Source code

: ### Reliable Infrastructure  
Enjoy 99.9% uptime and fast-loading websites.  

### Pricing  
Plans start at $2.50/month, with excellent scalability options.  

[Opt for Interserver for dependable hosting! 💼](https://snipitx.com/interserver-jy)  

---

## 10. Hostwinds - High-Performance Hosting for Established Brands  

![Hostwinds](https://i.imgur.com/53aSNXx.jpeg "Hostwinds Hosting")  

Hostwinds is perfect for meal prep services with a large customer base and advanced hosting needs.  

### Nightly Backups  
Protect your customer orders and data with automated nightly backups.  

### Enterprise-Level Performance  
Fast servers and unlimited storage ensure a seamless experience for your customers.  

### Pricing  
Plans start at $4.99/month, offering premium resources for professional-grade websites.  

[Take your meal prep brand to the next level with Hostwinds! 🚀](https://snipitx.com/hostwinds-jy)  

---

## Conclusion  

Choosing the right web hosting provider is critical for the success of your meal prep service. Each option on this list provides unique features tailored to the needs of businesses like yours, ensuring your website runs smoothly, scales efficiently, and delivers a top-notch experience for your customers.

□ □ □ □ □ □ □

## [Instructions for the task]
Anywhere the listing shows the word "Performance", copy the full line.

## [Exercise solution]
## 10. Hostwinds - High-Performance Hosting for Established Brands  
### Enterprise-Level Performance  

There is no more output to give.